= Exercise data =
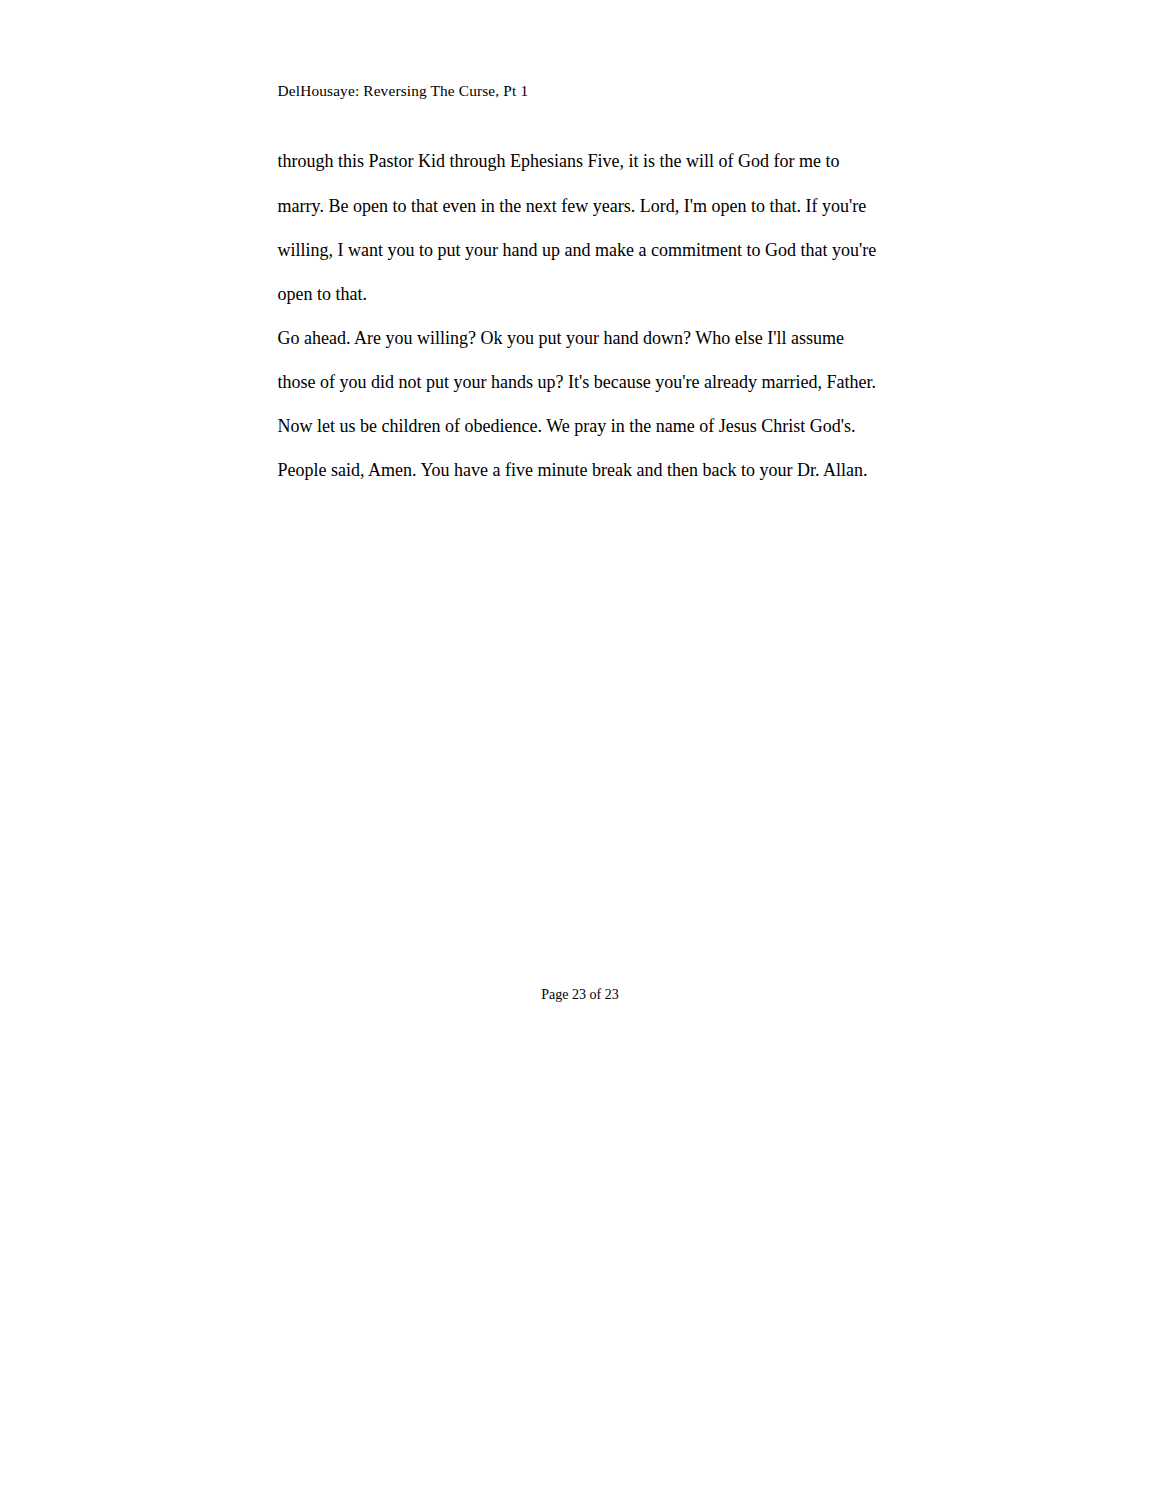DelHousaye: Reversing The Curse, Pt 1
through this Pastor Kid through Ephesians Five, it is the will of God for me to marry. Be open to that even in the next few years. Lord, I'm open to that. If you're willing, I want you to put your hand up and make a commitment to God that you're open to that.
Go ahead. Are you willing? Ok you put your hand down? Who else I'll assume those of you did not put your hands up? It's because you're already married, Father. Now let us be children of obedience. We pray in the name of Jesus Christ God's. People said, Amen. You have a five minute break and then back to your Dr. Allan.
Page 23 of 23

= Exercise goal =
Please go through the data above and copy each line that has the word "hand".

= Answer box =
through this Pastor Kid through Ephesians Five, it is the will of God for me to marry. Be open to that even in the next few years. Lord, I'm open to that. If you're willing, I want you to put your hand up and make a commitment to God that you're open to that.
Go ahead. Are you willing? Ok you put your hand down? Who else I'll assume those of you did not put your hands up? It's because you're already married, Father. Now let us be children of obedience. We pray in the name of Jesus Christ God's. People said, Amen. You have a five minute break and then back to your Dr. Allan.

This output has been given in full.